Review: Francisco López - 1980-82
When Francisco López started working predominantly with cheap cassette players as a recording device in the early 80s, there wasn’t the option to freely experiment with other instruments and methods of audio capture. These other devices were expensive and seldom portable. As such, 1980-82 is a story of perseverance and acquaintance; about negotiating and re-evaluating sound, excavating the merits and characteristics that exist outside of the simplified spectrum of low and high fidelity. While a cassette player cannot capture sound “as is” (if this concept can even be said to exist), it can be a portal into an augmented world; a lens through which the inaudible emerges and the known reshapes into the unfamiliar.

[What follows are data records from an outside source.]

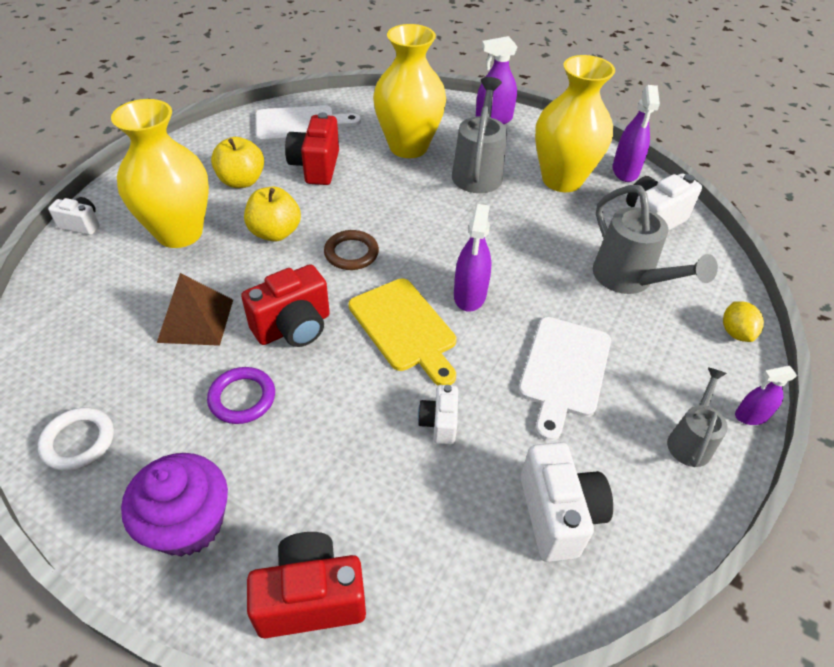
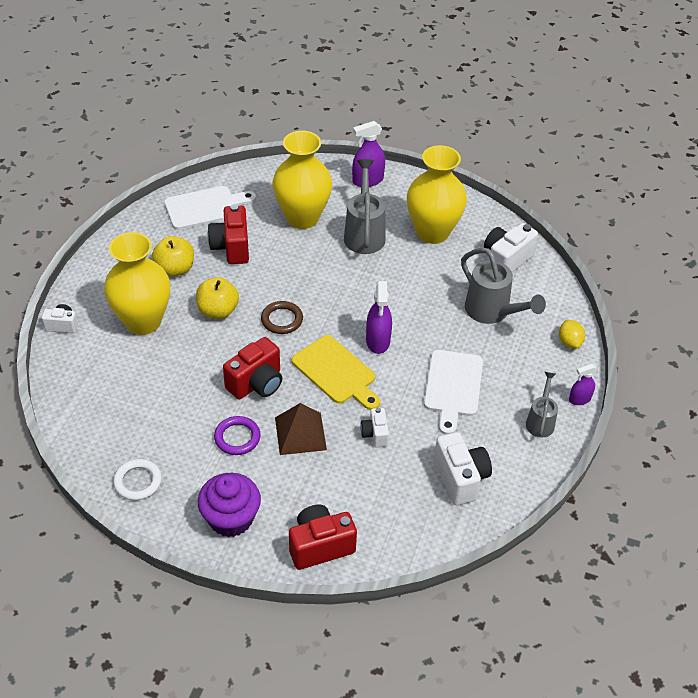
camera: 10 degrees left, 0 degrees up
brown pyramid [157,273,233,346] -> brown pyramid moved to [275,403,327,455]
purple spray bottle [613,85,660,182] -> none

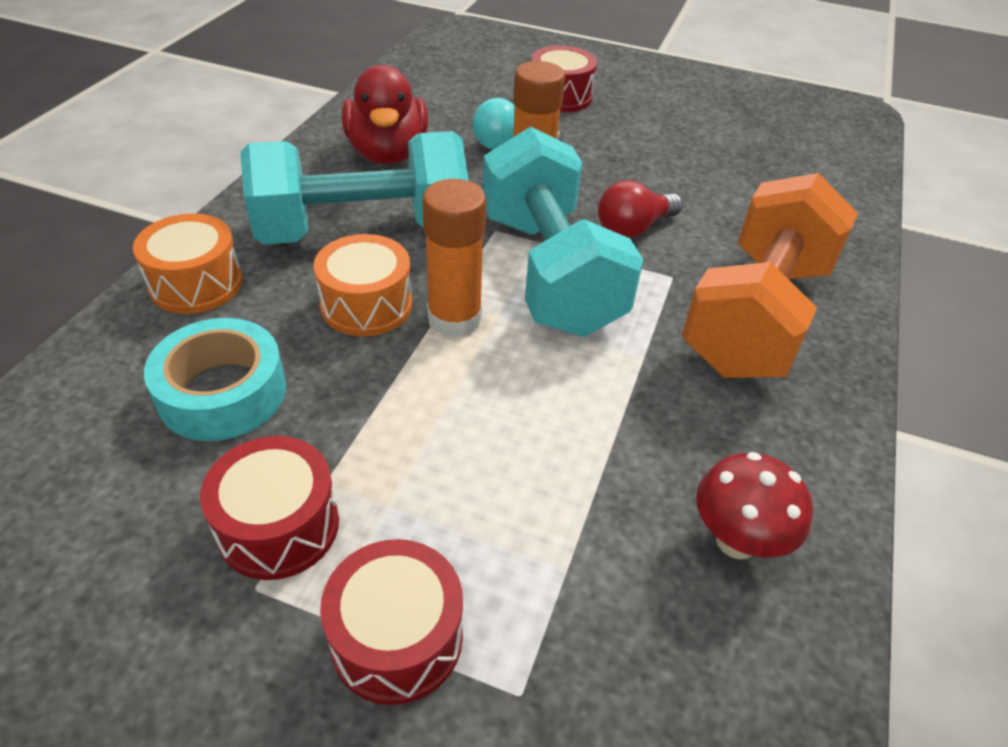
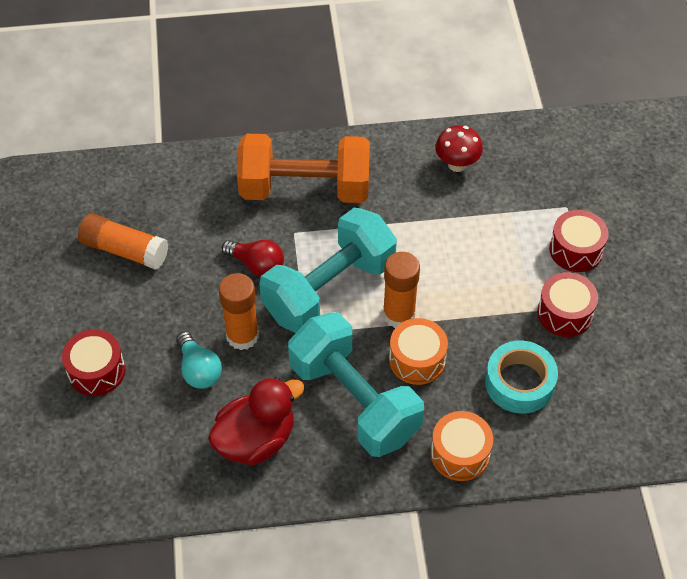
camera: 115 degrees left, 10 degrees up
none -> orange glue stick [78,213,168,270]

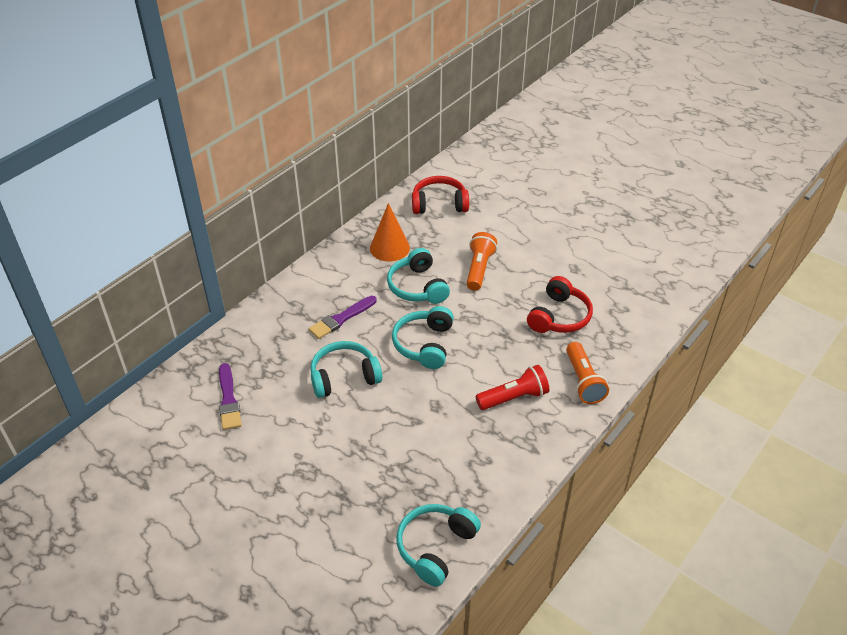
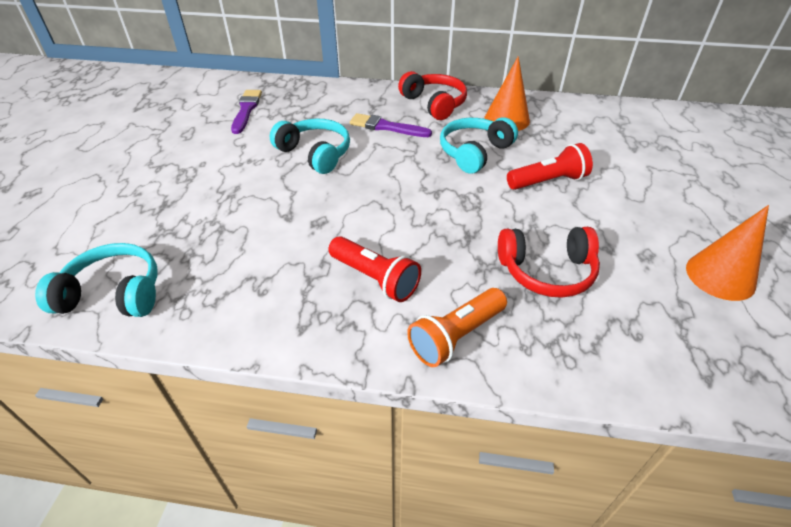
camera: 60 degrees right, 0 degrees up
purple brush [219,363,242,430] -> purple brush turned 135 degrees clockwise [231,90,262,134]
turquoise headphones [392,306,454,369] -> none
red headphones [412,176,469,214] -> red headphones moved to [398,71,467,120]
orange flashlight [466,232,497,290] -> red flashlight [507,143,593,190]
none -> orange cone [686,205,769,301]

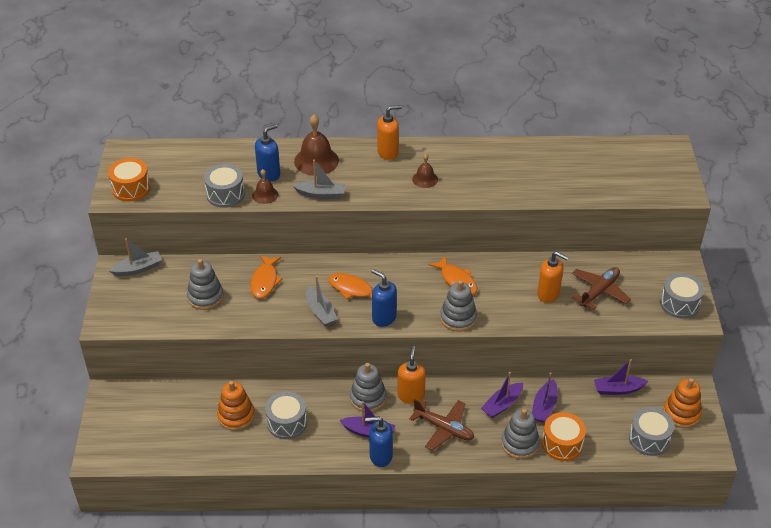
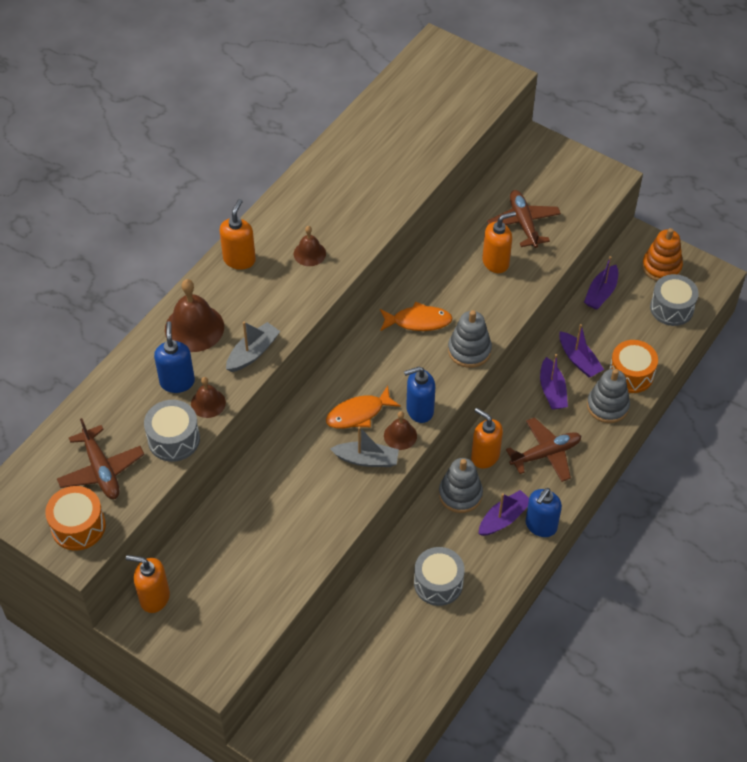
camera: 55 degrees left, 10 degrees up
grey boat [109,238,162,276] -> orange soap dispenser [126,555,170,613]
grey stacking toy [187,259,224,310] -> none
orange stacking toy [217,381,255,431] -> none
orange fish [250,255,283,299] -> none
grey drum [660,273,705,319] -> none
none -> brown plane [57,418,144,499]
none -> brown bell [384,411,417,450]

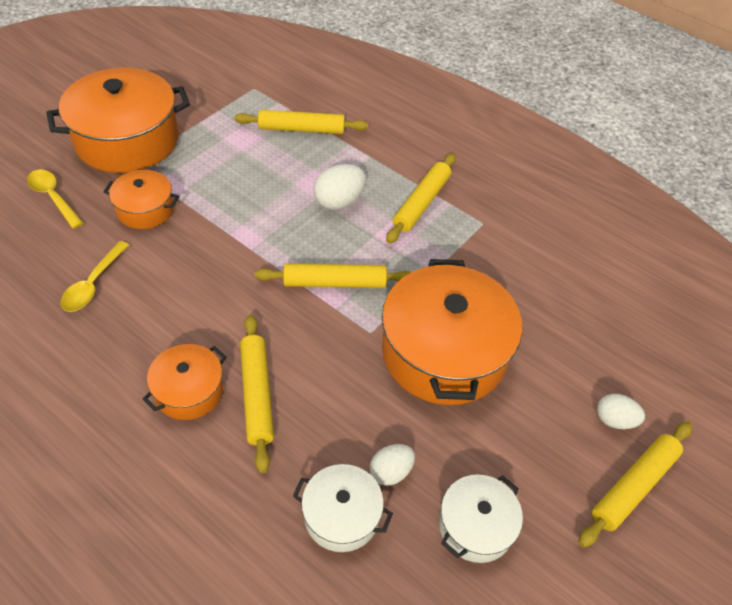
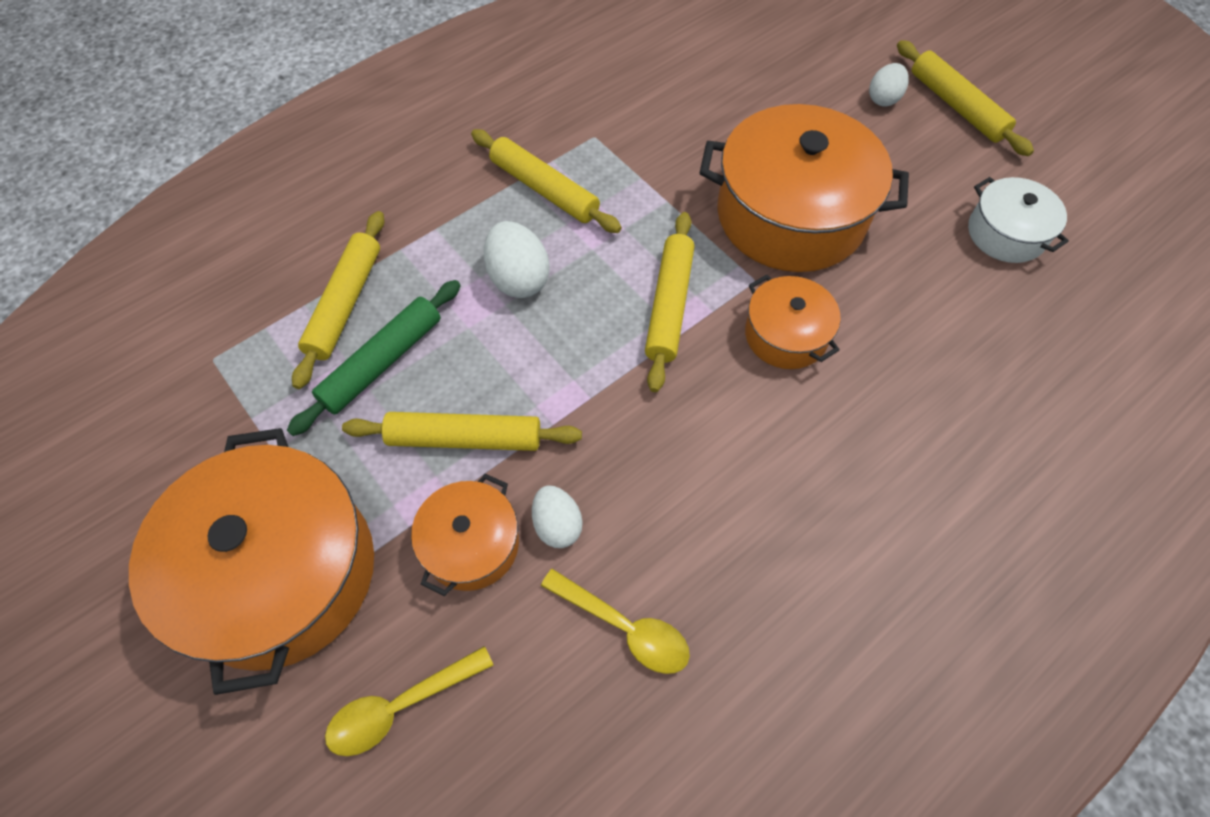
camera: 75 degrees left, 10 degrees up
orange pot [142,344,227,420] -> orange pot moved to [745,274,841,369]
yellow rolling pin [240,315,274,473] -> yellow rolling pin moved to [342,412,582,451]
white pot [293,464,393,552] -> none
white egg [370,444,415,486] -> white egg moved to [532,485,583,548]
none -> green rolling pin [287,280,461,436]

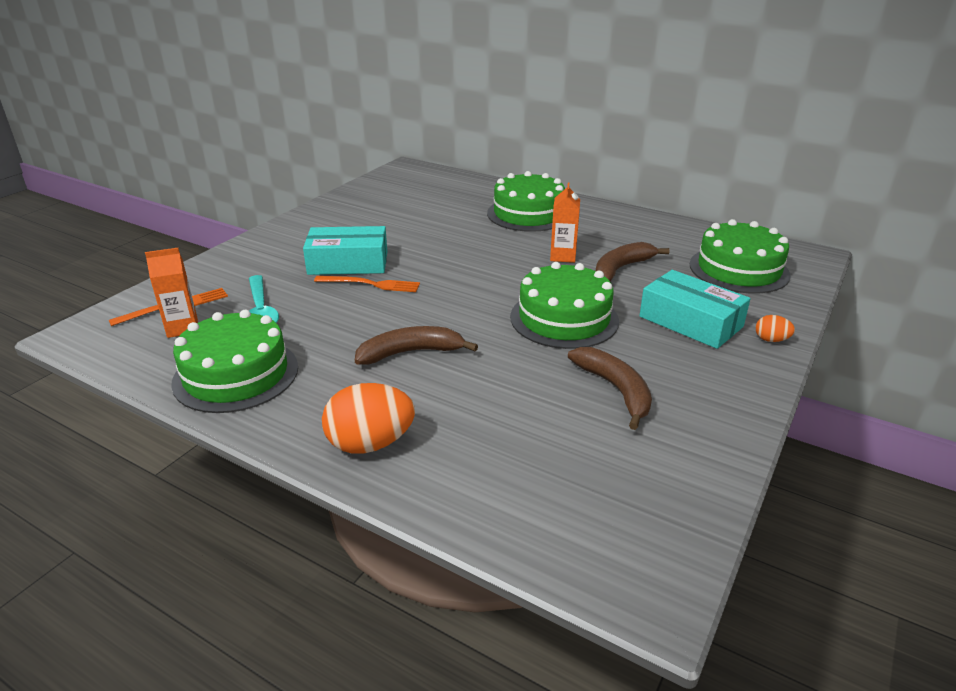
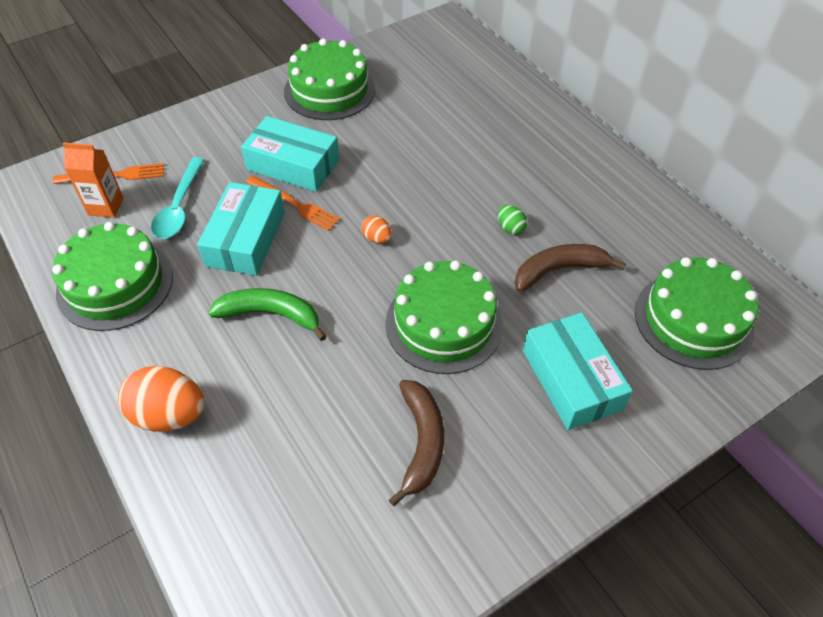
camera: 25 degrees right, 20 degrees up
brown banana [355,326,478,365] -> green banana [208,288,327,341]
green cake [487,171,565,232] -> green cake moved to [284,38,375,120]
orange carton [550,183,580,263] -> green egg [498,205,527,235]
orange egg [756,315,795,342] -> orange egg moved to [362,215,392,243]
none -> turquoise box [197,182,285,276]

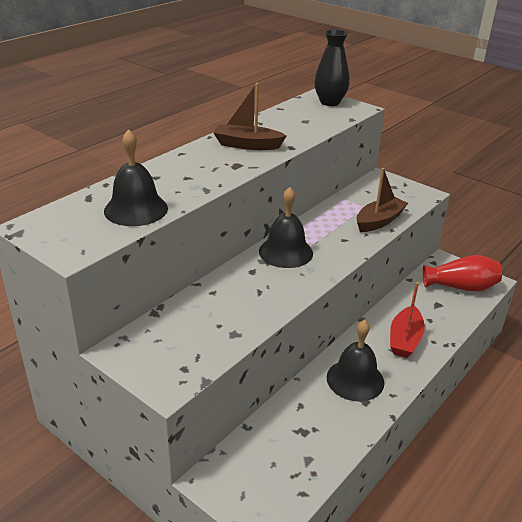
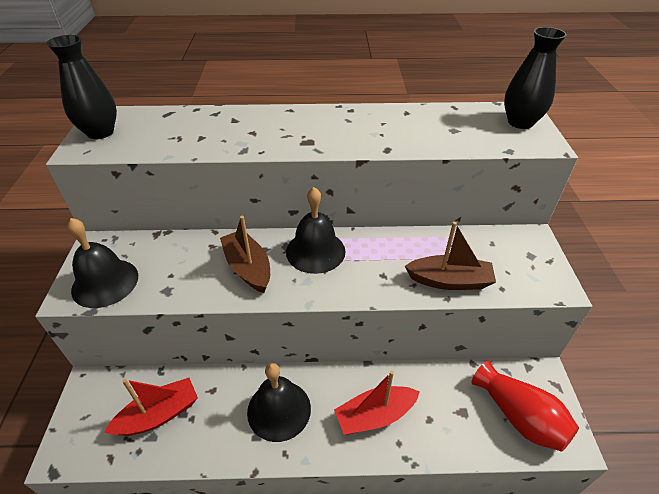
camera: 50 degrees right, 10 degrees up
black bell [104,129,168,226] -> black bell moved to [67,218,138,308]
brown boat [213,83,287,150] -> brown boat moved to [220,216,270,293]
none -> black vase [46,35,117,139]
none -> red boat [104,378,198,436]

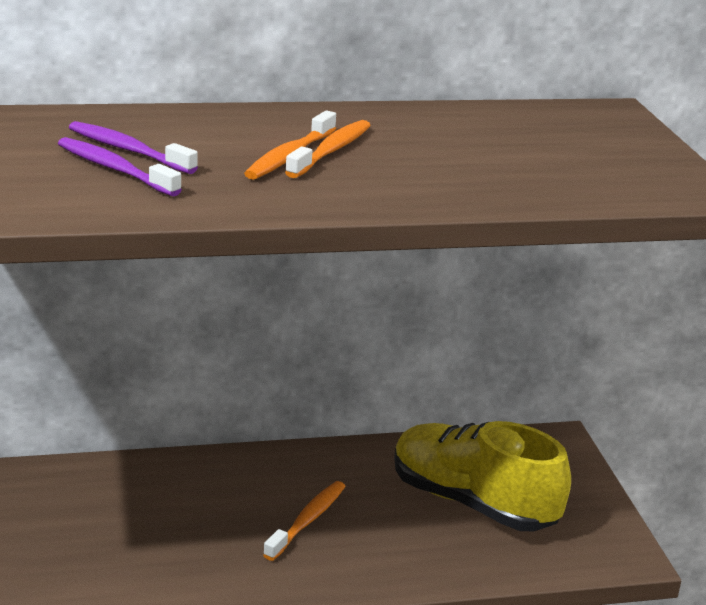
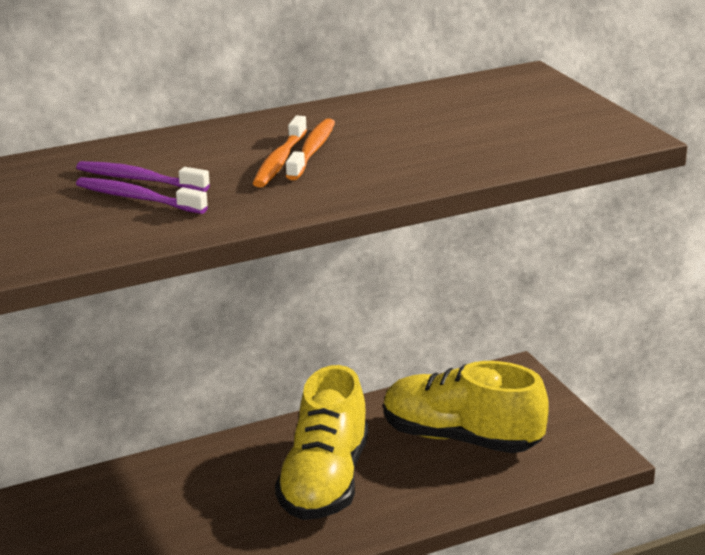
camera: 10 degrees left, 0 degrees up
orange toothbrush [263,481,346,561] -> yellow shoe [275,365,368,520]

The medium blurs into the message. I lean into the blizzard of the second track – a noise distortion, crisp like crinkled foil, delicate like a thousand rounded plastic pellets dropped on my head – and try to fathom where the line resides between the source material and its method of capture. How much of the timbral quality is inherent to the sound object, and how much is the dents and pimples of the medium? In some instances, the answer seems explicit. Track three is dotted with these little plosives of dust and magnetic wrinkle – the sort of sounds I synonymously attribute to the cassette, bringing back memories of those clunking, popping mixtapes I’d put together as a child. López spent almost a decade working closely with the cassette, and I can only imagine these pops because increasingly characterful and hyper-real. Where I hear little blips of inconsistency, I wonder whether López hears little bursts of happening – musical, characterful interventions, where the cassette announces itself in the only language it knows how.
The sounds themselves are curious and indistinct. I hear the rumble and congregative hum of public spaces – voices and footsteps splashing against marble shopping mall floors – and the strange swirling tones of a data centre server room, as heard from the metallic resonance chamber of a nearby air vent. Many of them start as blankets of faceless noise, which then slip gradually into focus through persevered listening. Track five starts to sound like the propeller of a motorboat chopping through seawater, or the bottom of a waterfall as heard through a gigantic slab of rock. I listen patiently and wait for the details to emerge. Just how López worked with the cassette to gradually uncover the charms of its modus operandi, learning its quirks and habits like a good friend, I strive to experience his music with the same level of understanding.